I left my car in Federal Hill on Friday, so today I had to ride my bike over there to fetch it. First, though, an early ride to Waverly to meet J. and C. to tend our young beehive. Bees are amazing. Their wings are lace-thin and always moving, and the whole hive vibrates, hums, and gives off a waxy heat. Today we tried to redirect some of their combing and in the process, had to remove some comb (and got to taste the honey), delicious.
The bees will keep collecting pollen for as long as they can and then it will be winter, and they will eat the honey for fuel, with their thread-like tongues darting in and out of the cells, and in the spring, we’ll gather up what’s left and gorge ourselves. All of this assumes, of course, that nothing untoward will happen to cause a hive collapse, and at this point I’m just feeling lucky, because you know what’s happening to bees, right?
We parted ways and I headed down the hill, Trayvon Martin on my mind, thanking the bees for their provision of a short respite.
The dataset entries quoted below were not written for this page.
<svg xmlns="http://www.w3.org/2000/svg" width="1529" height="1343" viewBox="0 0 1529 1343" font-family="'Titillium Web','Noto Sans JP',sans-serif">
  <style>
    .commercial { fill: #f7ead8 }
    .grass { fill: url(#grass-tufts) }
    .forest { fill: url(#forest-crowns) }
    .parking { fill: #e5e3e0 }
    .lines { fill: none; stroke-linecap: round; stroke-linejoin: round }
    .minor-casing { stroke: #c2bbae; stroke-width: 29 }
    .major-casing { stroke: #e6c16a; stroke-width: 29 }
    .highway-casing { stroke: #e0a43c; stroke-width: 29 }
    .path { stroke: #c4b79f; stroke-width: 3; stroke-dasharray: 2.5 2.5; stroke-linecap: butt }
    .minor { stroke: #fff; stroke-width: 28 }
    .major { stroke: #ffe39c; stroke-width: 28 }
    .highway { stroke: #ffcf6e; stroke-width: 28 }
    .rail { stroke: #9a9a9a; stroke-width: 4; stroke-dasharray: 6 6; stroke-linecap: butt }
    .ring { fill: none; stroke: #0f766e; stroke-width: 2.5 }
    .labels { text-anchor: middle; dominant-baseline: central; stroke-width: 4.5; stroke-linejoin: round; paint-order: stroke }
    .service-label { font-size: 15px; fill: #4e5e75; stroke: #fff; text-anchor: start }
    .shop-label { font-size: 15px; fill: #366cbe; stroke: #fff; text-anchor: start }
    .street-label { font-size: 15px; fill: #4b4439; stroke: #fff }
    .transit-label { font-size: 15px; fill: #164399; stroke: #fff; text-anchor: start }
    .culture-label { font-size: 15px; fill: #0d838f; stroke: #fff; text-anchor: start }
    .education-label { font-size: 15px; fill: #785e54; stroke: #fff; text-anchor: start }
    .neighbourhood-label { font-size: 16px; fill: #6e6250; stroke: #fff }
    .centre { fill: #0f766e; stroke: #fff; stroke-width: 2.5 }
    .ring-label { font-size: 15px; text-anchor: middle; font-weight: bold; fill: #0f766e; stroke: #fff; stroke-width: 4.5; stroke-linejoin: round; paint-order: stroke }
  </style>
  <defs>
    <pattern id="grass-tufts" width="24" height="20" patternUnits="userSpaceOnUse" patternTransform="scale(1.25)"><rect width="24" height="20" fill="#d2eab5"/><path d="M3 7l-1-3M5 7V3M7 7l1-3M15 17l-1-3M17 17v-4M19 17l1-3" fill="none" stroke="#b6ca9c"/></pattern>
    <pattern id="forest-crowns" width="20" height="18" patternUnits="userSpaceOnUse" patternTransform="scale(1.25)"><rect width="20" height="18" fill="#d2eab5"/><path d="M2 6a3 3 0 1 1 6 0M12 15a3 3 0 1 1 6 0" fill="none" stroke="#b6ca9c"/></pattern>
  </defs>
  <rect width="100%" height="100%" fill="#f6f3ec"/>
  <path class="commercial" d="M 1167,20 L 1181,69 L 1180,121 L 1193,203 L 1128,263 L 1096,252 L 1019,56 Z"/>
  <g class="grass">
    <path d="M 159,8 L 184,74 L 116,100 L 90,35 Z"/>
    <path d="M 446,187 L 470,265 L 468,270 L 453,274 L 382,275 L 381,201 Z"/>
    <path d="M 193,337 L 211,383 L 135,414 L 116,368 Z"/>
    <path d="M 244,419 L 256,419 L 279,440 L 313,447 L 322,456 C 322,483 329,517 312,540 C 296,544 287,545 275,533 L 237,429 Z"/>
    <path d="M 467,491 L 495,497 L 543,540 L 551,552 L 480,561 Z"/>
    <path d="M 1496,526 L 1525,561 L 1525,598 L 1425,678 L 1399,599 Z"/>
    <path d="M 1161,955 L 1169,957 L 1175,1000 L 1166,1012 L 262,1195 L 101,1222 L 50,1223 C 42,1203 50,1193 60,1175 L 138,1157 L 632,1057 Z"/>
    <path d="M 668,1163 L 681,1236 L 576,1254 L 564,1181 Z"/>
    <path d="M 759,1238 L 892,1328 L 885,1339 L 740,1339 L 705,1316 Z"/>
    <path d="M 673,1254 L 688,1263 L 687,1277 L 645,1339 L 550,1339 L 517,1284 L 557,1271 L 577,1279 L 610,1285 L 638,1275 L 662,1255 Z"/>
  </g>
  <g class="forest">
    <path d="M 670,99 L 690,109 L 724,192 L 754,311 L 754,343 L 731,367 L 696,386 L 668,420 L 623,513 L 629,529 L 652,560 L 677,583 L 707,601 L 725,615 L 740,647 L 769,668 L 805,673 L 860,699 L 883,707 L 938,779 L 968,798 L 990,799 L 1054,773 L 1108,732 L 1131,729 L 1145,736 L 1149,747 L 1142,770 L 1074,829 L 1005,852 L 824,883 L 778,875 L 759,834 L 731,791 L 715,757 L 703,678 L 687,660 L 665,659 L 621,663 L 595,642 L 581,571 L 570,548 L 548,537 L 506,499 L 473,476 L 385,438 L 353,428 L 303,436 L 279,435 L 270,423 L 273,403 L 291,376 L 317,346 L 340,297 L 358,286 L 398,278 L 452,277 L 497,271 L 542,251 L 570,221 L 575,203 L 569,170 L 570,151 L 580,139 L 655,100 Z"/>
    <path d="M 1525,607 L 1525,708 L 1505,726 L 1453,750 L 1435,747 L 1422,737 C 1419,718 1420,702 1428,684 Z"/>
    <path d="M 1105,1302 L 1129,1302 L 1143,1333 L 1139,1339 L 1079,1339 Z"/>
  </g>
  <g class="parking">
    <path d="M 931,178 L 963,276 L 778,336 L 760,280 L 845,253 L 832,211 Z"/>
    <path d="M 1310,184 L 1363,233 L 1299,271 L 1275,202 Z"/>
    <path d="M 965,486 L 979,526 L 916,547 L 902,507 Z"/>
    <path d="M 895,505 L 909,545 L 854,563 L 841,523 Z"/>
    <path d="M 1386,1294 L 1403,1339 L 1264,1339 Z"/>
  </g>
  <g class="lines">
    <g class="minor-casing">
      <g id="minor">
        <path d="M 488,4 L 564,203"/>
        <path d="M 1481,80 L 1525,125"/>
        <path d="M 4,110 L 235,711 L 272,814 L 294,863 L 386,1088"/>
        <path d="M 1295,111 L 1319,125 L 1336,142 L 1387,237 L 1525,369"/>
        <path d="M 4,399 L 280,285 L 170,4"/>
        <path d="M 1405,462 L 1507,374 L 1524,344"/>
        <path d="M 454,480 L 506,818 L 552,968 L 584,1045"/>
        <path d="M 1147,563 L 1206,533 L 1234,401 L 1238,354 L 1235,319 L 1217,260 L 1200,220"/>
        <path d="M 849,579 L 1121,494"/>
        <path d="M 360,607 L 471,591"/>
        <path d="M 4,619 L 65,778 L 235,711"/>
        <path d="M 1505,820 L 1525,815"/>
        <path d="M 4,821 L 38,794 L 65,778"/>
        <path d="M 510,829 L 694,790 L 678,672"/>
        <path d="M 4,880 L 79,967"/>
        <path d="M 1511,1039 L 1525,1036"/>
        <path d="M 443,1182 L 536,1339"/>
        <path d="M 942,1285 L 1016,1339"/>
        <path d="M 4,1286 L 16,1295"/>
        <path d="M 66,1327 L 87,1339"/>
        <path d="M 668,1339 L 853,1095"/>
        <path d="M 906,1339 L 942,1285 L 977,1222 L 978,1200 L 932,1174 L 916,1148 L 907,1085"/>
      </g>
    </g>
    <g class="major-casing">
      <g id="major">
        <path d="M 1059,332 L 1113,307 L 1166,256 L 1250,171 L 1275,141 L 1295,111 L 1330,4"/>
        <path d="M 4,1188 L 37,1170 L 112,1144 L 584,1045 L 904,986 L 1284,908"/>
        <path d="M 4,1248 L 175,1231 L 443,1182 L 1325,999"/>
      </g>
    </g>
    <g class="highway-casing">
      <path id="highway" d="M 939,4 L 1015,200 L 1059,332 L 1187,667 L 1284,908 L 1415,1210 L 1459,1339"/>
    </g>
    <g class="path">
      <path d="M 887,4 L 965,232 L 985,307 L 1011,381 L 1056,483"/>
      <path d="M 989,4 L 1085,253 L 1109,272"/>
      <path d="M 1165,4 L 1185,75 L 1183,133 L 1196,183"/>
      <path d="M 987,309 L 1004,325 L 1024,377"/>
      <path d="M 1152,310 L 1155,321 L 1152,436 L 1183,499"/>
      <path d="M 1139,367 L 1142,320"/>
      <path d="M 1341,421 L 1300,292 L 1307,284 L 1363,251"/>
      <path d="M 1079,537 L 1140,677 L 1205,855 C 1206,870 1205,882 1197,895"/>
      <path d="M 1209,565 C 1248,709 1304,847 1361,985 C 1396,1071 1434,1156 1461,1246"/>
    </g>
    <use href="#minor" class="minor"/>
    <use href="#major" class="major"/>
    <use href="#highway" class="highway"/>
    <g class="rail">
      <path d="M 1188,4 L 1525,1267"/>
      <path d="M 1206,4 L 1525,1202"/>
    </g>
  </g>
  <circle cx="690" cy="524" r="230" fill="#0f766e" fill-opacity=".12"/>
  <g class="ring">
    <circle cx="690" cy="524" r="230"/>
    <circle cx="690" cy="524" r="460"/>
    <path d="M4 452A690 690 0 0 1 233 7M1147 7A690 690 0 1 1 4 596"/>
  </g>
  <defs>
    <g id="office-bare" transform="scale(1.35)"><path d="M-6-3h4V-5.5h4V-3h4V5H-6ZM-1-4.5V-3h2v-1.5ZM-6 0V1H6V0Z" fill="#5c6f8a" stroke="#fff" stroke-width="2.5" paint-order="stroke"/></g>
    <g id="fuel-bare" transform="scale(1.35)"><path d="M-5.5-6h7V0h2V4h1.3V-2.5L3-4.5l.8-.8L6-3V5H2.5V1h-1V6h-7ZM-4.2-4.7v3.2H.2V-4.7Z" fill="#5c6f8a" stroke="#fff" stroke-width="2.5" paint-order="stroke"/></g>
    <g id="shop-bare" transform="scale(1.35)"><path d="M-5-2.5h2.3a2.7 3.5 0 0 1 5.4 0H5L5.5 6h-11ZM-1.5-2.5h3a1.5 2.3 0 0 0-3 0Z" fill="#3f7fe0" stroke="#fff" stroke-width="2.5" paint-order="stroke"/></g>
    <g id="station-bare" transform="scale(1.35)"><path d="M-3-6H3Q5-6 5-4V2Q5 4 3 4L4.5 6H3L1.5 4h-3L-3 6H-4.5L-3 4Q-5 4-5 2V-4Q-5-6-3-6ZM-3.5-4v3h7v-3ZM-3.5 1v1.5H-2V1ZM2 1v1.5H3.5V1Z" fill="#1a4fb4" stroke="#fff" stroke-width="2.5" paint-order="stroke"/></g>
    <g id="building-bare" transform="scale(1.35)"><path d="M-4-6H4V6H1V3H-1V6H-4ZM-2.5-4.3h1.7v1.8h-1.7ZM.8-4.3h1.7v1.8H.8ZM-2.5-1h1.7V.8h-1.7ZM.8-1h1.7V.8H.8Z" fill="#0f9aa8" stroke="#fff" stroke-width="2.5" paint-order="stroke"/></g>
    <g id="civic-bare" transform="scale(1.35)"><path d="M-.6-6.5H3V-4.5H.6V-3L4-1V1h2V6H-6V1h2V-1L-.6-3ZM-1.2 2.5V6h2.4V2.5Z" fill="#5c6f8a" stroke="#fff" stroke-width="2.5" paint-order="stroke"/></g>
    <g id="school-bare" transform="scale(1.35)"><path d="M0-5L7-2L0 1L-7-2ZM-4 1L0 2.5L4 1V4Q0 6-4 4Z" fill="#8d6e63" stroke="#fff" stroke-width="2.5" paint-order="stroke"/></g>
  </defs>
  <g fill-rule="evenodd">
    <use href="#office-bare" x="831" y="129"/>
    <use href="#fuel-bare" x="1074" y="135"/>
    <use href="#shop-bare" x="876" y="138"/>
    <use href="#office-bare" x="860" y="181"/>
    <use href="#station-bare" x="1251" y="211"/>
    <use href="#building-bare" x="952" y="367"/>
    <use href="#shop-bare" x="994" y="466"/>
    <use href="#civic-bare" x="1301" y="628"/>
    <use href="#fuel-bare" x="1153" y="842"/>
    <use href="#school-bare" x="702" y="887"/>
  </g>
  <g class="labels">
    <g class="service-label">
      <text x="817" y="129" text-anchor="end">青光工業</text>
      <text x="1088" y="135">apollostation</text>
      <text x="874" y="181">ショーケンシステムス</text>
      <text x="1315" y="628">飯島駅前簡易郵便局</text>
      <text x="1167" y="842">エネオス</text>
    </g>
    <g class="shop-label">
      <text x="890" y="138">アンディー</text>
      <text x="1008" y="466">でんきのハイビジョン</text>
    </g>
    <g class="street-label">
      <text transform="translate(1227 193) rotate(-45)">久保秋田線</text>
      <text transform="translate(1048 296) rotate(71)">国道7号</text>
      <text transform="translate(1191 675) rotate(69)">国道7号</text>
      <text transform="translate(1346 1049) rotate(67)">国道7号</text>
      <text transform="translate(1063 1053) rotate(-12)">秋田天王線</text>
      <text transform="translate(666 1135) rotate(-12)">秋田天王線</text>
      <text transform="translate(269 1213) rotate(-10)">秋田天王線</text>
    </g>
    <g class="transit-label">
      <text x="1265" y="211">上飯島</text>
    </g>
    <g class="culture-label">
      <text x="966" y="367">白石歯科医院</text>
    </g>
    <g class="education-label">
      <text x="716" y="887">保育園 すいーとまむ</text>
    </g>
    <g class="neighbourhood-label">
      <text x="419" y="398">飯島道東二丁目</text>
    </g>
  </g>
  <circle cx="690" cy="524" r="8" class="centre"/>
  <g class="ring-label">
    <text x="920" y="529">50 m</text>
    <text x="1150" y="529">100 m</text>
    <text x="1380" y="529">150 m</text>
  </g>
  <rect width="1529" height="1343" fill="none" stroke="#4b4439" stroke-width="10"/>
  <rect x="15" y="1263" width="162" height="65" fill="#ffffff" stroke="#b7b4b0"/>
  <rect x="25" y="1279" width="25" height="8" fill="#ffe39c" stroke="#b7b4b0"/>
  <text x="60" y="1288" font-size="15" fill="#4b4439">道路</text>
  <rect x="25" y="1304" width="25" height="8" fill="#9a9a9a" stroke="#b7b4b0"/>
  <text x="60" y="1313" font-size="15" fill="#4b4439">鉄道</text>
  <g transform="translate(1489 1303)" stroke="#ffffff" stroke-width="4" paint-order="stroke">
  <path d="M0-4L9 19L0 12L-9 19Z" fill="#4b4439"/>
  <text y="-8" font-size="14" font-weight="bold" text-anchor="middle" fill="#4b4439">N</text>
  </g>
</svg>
Much has been said about this case and the issues of structural racism, rhetorics of crime and criminality, the dangers of going to the state to ask for redress when the state itself is a source of so much violence, and questions about what “justice” can ever mean in this place and time of ours, and all of that was running through my head as I rode out to Fort McHenry for a tour before grabbing the car. I locked up the bike on the otherwise empty bike racks and headed into into the visitor’s center of the fort, an official National Shrine (the other one is the house where Stonewall Jackson died–I’m totally serious). I wanted to see what this shrine to The Land of the Free and the Home of the Brave would have to say about that central contradiction where our freedom is wholly tied up with slavery, a condition marked here by black skin. I sifted through the representations: there was the chipper story about men and women of all races working together as citizen-soldiers to build the earthworks that would protect the city; the story of the 200 or so men who fought for the British and thereby earned their freedom; the replica hogshead filled with tobacco that represented the immense cost of the war, the laboring people lost behind this abstract language; the triumphant tale of a nation united and an expansion justified by the (non)victory of 1812; and this bit about Francis Scott Key himself, a man who “tried to reconcile being a slaveholder with his firm belief in justice and the leadership of the Christian faith,” who believed slavery was wrong–and even emancipated some of his slaves–but “feared the social and economic consequences of mass emancipation, favoring a more gradual process of sending free blacks to a colony in Africa.”
This National Shrine understands black people in the early Republic period as citizens like anybody else (deeply not true, especially in Baltimore, a city where not only was slavery legal, but its port was an active way station for the slave trade); as men bartering their very lives for a chance at freedom, however harsh it turned out to be; as abstract labor that produced the commodity that abstracted value (hint: there are no people here); and the author of the song could be both a slaveowner and “ready to brave odious or even personal danger” on behalf of enslaved people, so deeply did he yearn for the “home of the free.” I thought about these various ways of accounting for Blackness in the story of the War of 1812, and I thought about how hard it is, even in this tiny space, for mass representation to hold on for more than a moment or two to the fact that the Black people are even human in these stories. When I think about this case, I think about it in the context of institutionalized structural racism and the work that has gone in to making this most American of traditions: hating Black people, showing all the ugliness of being absolutely blase about deaths like those of Trayvon Martin and the myriad other souls lost every day. Our National Shrine cannot even get it together to make a consistent representation that enslaved people were people. And then I got back on my bike, snapped this picture of Old Glory waving in the breeze, rode back to my car, strapped the bike to the back, and drove us all home in time to get back on my bike and head down to a rally for justice for Trayvon and all the Trayvons past and present. I don’t know what to do, so sometimes, when you don’t know what to do, you go stand with as many folks as you can find who are willing to stand there too. And then I walked home with N. and told her about the way bees drink their own nectar and honey: with what look like two little darting red needles poked in the pool of honey and sucking everything up. Because that also happened today.